L’enquête de Latour se veut une anthropologie des Modernes, mais de l’anthropologie semble manquer l’affirmation d’un point de vue situé.   Le simulacre de l’anthropologue dans la peau duquel le livre nous demande d’adhérer peut être considéré comme une forme de mise entre parenthèses du sujet interprétant.  Au lieu d’assumer le regard qui est le sien dans l’interaction avec l’autre, l’anthropologue de l’enquête semble s’abstraire de son propre point de vue.  La diplomatie, en outre, demande une négociation entre deux parties et l’identification de la source du discours de chacun des « diplomates », qui, eux, ne cachent jamais l’origine de leur délégation, comme l’affirme d’ailleurs Pierre Maniglier lui-même.  C’est précisément cette disparition de la source qui semble éloigner Latour de la critique.  Celle-ci peut en effet être vue non seulement comme démystification mais, également, comme explicitation du point de vue porté par l’observateur.  On dirait que nous ne pouvons défendre les intérêts de quelqu’un qui n’a pas de voix — Gaïa ? — sans finir par défendre, non intentionnellement peut-être, les intérêts de quelqu’un d’autre.
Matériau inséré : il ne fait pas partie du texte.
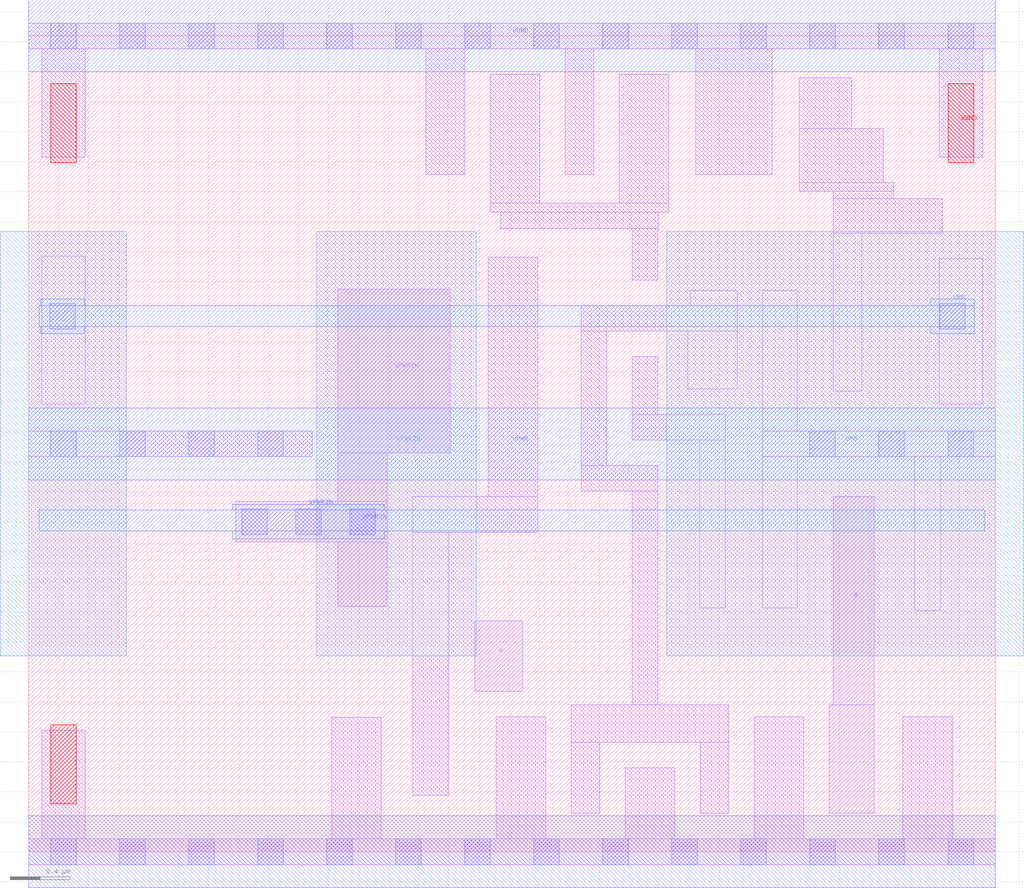
<source format=lef>
# Copyright 2020 The SkyWater PDK Authors
#
# Licensed under the Apache License, Version 2.0 (the "License");
# you may not use this file except in compliance with the License.
# You may obtain a copy of the License at
#
#     https://www.apache.org/licenses/LICENSE-2.0
#
# Unless required by applicable law or agreed to in writing, software
# distributed under the License is distributed on an "AS IS" BASIS,
# WITHOUT WARRANTIES OR CONDITIONS OF ANY KIND, either express or implied.
# See the License for the specific language governing permissions and
# limitations under the License.
#
# SPDX-License-Identifier: Apache-2.0

VERSION 5.7 ;
  NOWIREEXTENSIONATPIN ON ;
  DIVIDERCHAR "/" ;
  BUSBITCHARS "[]" ;
MACRO sky130_fd_sc_hd__lpflow_lsbuf_lh_hl_isowell_tap_2
  CLASS CORE WELLTAP ;
  FOREIGN sky130_fd_sc_hd__lpflow_lsbuf_lh_hl_isowell_tap_2 ;
  ORIGIN  0.000000  0.000000 ;
  SIZE  6.440000 BY  5.440000 ;
  SYMMETRY X Y R90 ;
  SITE unithddbl ;
  PIN A
    ANTENNAGATEAREA  0.603000 ;
    DIRECTION INPUT ;
    USE SIGNAL ;
    PORT
      LAYER li1 ;
        RECT 2.970000 1.070000 3.290000 1.540000 ;
    END
  END A
  PIN X
    ANTENNADIFFAREA  0.610500 ;
    DIRECTION OUTPUT ;
    USE SIGNAL ;
    PORT
      LAYER li1 ;
        RECT 5.335000 0.255000 5.635000 0.980000 ;
        RECT 5.360000 0.980000 5.635000 2.370000 ;
    END
  END X
  PIN VGND
    DIRECTION INOUT ;
    SHAPE ABUTMENT ;
    USE GROUND ;
    PORT
      LAYER met1 ;
        RECT 0.000000 5.200000 6.440000 5.680000 ;
      LAYER pwell ;
        RECT 0.145000 4.595000 0.315000 5.120000 ;
        RECT 6.125000 4.595000 6.295000 5.120000 ;
    END
  END VGND
  PIN VPB
    DIRECTION INOUT ;
    USE POWER ;
    PORT
      LAYER met1 ;
        RECT 0.070000 3.500000 6.300000 3.640000 ;
        RECT 0.080000 3.455000 0.370000 3.500000 ;
        RECT 0.080000 3.640000 0.370000 3.685000 ;
        RECT 6.010000 3.455000 6.300000 3.500000 ;
        RECT 6.010000 3.640000 6.300000 3.685000 ;
      LAYER nwell ;
        RECT -0.190000 1.305000 0.650000 4.135000 ;
        RECT  4.250000 1.305000 6.630000 4.135000 ;
    END
  END VPB
  PIN VPWR
    DIRECTION INOUT ;
    SHAPE ABUTMENT ;
    USE POWER ;
    PORT
      LAYER met1 ;
        RECT 0.000000 2.480000 6.440000 2.960000 ;
    END
  END VPWR
  PIN VPWRIN
    DIRECTION INOUT ;
    SHAPE ABUTMENT ;
    USE POWER ;
    PORT
      LAYER li1 ;
        RECT 1.380000 2.065000 2.390000 2.335000 ;
        RECT 2.060000 1.635000 2.390000 2.065000 ;
        RECT 2.060000 2.335000 2.390000 2.660000 ;
        RECT 2.060000 2.660000 2.810000 3.750000 ;
      LAYER mcon ;
        RECT 1.420000 2.115000 1.590000 2.285000 ;
        RECT 1.780000 2.115000 1.950000 2.285000 ;
        RECT 2.140000 2.115000 2.310000 2.285000 ;
    END
    PORT
      LAYER met1 ;
        RECT 0.070000 2.140000 6.370000 2.280000 ;
        RECT 1.360000 2.085000 2.370000 2.140000 ;
        RECT 1.360000 2.280000 2.370000 2.315000 ;
      LAYER nwell ;
        RECT 1.920000 1.305000 2.980000 4.135000 ;
    END
  END VPWRIN
  OBS
    LAYER li1 ;
      RECT 0.000000 -0.085000 6.440000 0.085000 ;
      RECT 0.000000  2.635000 1.890000 2.805000 ;
      RECT 0.000000  5.355000 6.440000 5.525000 ;
      RECT 0.085000  0.085000 0.375000 0.810000 ;
      RECT 0.085000  2.985000 0.375000 3.970000 ;
      RECT 0.085000  4.630000 0.375000 5.355000 ;
      RECT 2.020000  0.085000 2.350000 0.895000 ;
      RECT 2.560000  0.375000 2.800000 2.130000 ;
      RECT 2.560000  2.130000 3.390000 2.370000 ;
      RECT 2.645000  4.515000 2.905000 5.355000 ;
      RECT 3.060000  2.370000 3.390000 3.965000 ;
      RECT 3.075000  4.265000 4.265000 4.325000 ;
      RECT 3.075000  4.325000 3.405000 5.185000 ;
      RECT 3.115000  0.085000 3.445000 0.900000 ;
      RECT 3.145000  4.155000 4.195000 4.265000 ;
      RECT 3.575000  4.515000 3.765000 5.355000 ;
      RECT 3.615000  0.255000 3.805000 0.730000 ;
      RECT 3.615000  0.730000 4.665000 0.980000 ;
      RECT 3.680000  2.405000 4.190000 2.575000 ;
      RECT 3.680000  2.575000 3.850000 3.470000 ;
      RECT 3.680000  3.470000 4.720000 3.640000 ;
      RECT 3.935000  4.325000 4.265000 5.185000 ;
      RECT 3.975000  0.085000 4.305000 0.560000 ;
      RECT 4.020000  0.980000 4.190000 2.405000 ;
      RECT 4.020000  2.745000 4.640000 2.915000 ;
      RECT 4.020000  2.915000 4.190000 3.300000 ;
      RECT 4.020000  3.810000 4.190000 4.155000 ;
      RECT 4.390000  3.085000 4.720000 3.470000 ;
      RECT 4.410000  3.640000 4.720000 3.740000 ;
      RECT 4.445000  4.515000 4.955000 5.355000 ;
      RECT 4.470000  1.625000 4.640000 2.745000 ;
      RECT 4.475000  0.255000 4.665000 0.730000 ;
      RECT 4.835000  0.085000 5.165000 0.900000 ;
      RECT 4.890000  1.625000 5.120000 2.635000 ;
      RECT 4.890000  2.635000 6.440000 2.805000 ;
      RECT 4.890000  2.805000 5.120000 3.740000 ;
      RECT 5.135000  4.405000 5.765000 4.460000 ;
      RECT 5.135000  4.460000 5.695000 4.820000 ;
      RECT 5.135000  4.820000 5.485000 5.160000 ;
      RECT 5.360000  3.070000 5.550000 4.125000 ;
      RECT 5.360000  4.125000 6.085000 4.355000 ;
      RECT 5.360000  4.355000 5.765000 4.405000 ;
      RECT 5.825000  0.085000 6.155000 0.900000 ;
      RECT 5.905000  1.610000 6.075000 2.635000 ;
      RECT 6.065000  2.985000 6.355000 3.955000 ;
      RECT 6.065000  4.630000 6.355000 5.355000 ;
    LAYER mcon ;
      RECT 0.140000  3.485000 0.310000 3.655000 ;
      RECT 0.145000 -0.085000 0.315000 0.085000 ;
      RECT 0.145000  2.635000 0.315000 2.805000 ;
      RECT 0.145000  5.355000 0.315000 5.525000 ;
      RECT 0.605000 -0.085000 0.775000 0.085000 ;
      RECT 0.605000  2.635000 0.775000 2.805000 ;
      RECT 0.605000  5.355000 0.775000 5.525000 ;
      RECT 1.065000 -0.085000 1.235000 0.085000 ;
      RECT 1.065000  2.635000 1.235000 2.805000 ;
      RECT 1.065000  5.355000 1.235000 5.525000 ;
      RECT 1.525000 -0.085000 1.695000 0.085000 ;
      RECT 1.525000  2.635000 1.695000 2.805000 ;
      RECT 1.525000  5.355000 1.695000 5.525000 ;
      RECT 1.985000 -0.085000 2.155000 0.085000 ;
      RECT 1.985000  5.355000 2.155000 5.525000 ;
      RECT 2.445000 -0.085000 2.615000 0.085000 ;
      RECT 2.445000  5.355000 2.615000 5.525000 ;
      RECT 2.905000 -0.085000 3.075000 0.085000 ;
      RECT 2.905000  5.355000 3.075000 5.525000 ;
      RECT 3.365000 -0.085000 3.535000 0.085000 ;
      RECT 3.365000  5.355000 3.535000 5.525000 ;
      RECT 3.825000 -0.085000 3.995000 0.085000 ;
      RECT 3.825000  5.355000 3.995000 5.525000 ;
      RECT 4.285000 -0.085000 4.455000 0.085000 ;
      RECT 4.285000  5.355000 4.455000 5.525000 ;
      RECT 4.745000 -0.085000 4.915000 0.085000 ;
      RECT 4.745000  5.355000 4.915000 5.525000 ;
      RECT 5.205000 -0.085000 5.375000 0.085000 ;
      RECT 5.205000  2.635000 5.375000 2.805000 ;
      RECT 5.205000  5.355000 5.375000 5.525000 ;
      RECT 5.665000 -0.085000 5.835000 0.085000 ;
      RECT 5.665000  2.635000 5.835000 2.805000 ;
      RECT 5.665000  5.355000 5.835000 5.525000 ;
      RECT 6.070000  3.485000 6.240000 3.655000 ;
      RECT 6.125000 -0.085000 6.295000 0.085000 ;
      RECT 6.125000  2.635000 6.295000 2.805000 ;
      RECT 6.125000  5.355000 6.295000 5.525000 ;
    LAYER met1 ;
      RECT 0.000000 -0.240000 6.440000 0.240000 ;
    LAYER pwell ;
      RECT 0.145000 0.320000 0.315000 0.845000 ;
  END
END sky130_fd_sc_hd__lpflow_lsbuf_lh_hl_isowell_tap_2
END LIBRARY

</source>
Il reste que l’Enquête sur les modes d’existence n’est pas uniquement un livre.  C’est un projet de recherche ouvert et un site Internet où le livre est présenté en édition augmentée avec la possibilité de contribuer à l’enquête.  La forme selon laquelle est présentée l’enquête n’est pas de moindre importance.  Le livre papier ne présentant pas de bibliographie, le site Internet devient un outil essentiel pour se plonger dans le discours de Latour.  Ce dernier offre une lecture délinéarisée, où l’on accède aux définitions à partir d’entrées multiples.  Le lecteur peut contribuer à l’enquête, poser des questions et essayer de peaufiner des termes ou des définitions.  Son pouvoir reste cependant filtré par les collaborateurs du projet, qui jugent de la validité scientifique des contributions, garantissant ainsi une certaine qualité scientifique : une nouvelle forme de contribution qu’on pourrait dire contrôlée.

Ce travail semble donc constituer un dispositif qui n’est qu’une première étape dans un parcours appelé à se développer grâce à des rencontres, des séminaires et des enquêtes de terrain.  L’originalité de Latour est d’en faire un point de départ et non un point d’arrivée comme on s’y attend habituellement dans le cas des livres qui présentent les résultats d’une recherche.  Tout en sachant que c’est en même temps la consécration d’un long parcours pour Latour, s’agissant d’une somme de ses travaux précédents.

L’auteur a lancé l’hameçon, et l’enjeu est manifestement d’envergure.  C’est maintenant à la sémiotique de décider quoi en faire.